Here’s where Badlands plays big: by placing Weyland-Yutani Corporation at the edges of its world, the film bridges the Alien and Predator mythologies more cohesively than ever before. There are no humans here — only synths, bio-weapons, and androids financed by Weyland. Seeds are planted not only for future stories, but for a richer understanding of the Predator universe itself.
For fans of both franchises, this is thrilling territory. The Yautja are no longer just hunters on Earth; they’re part of a wider galactic ecology — one of corporate exploitation, evolutionary terror, and existential reckoning. One wouldn’t be wrong to walk out thinking this could redefine the future of both Alien and Predator lore.
Verdict: ★★★★½
Predator: Badlands is a thrilling, ambitious expansion of a franchise that could have easily leaned on nostalgia and safe beats. Instead, it dares to give the hunter vulnerability, lets the monster seek redemption, and invites an alien road trip with an android companion and a tiny, gremlin-like creature.

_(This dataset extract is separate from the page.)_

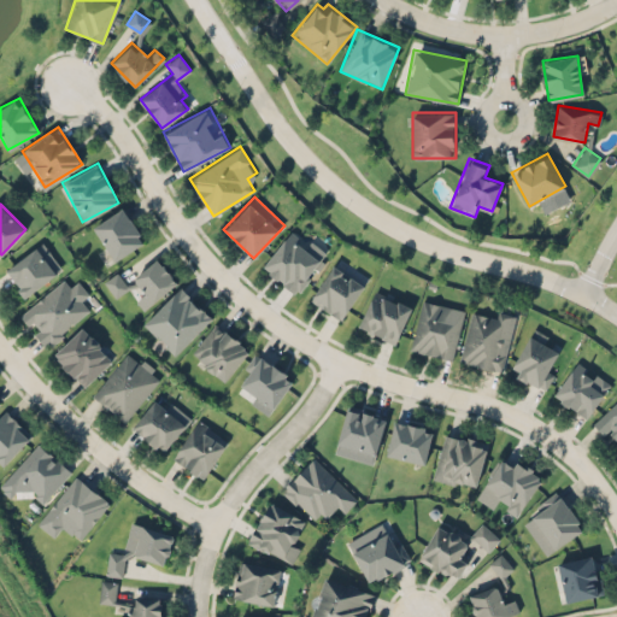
[(93,225),(115,259),(144,240),(123,207),(93,225)]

It’s not flawless — the PG-13 rating occasionally dulls the edge, and the scale sometimes loses the primal intimacy of earlier entries — but the ambition, heart, and thematic layering make it one of the year’s standout sci-fi films.
If you’re in it for spectacle, you’ll get your fill. If you’re here for the ideas — identity, family, duality, becoming hero from outcast — there’s substance beneath the claws. And if you’re a lore-hound eager for the Alien–Predator universe to evolve, buckle up: a new chapter just opened.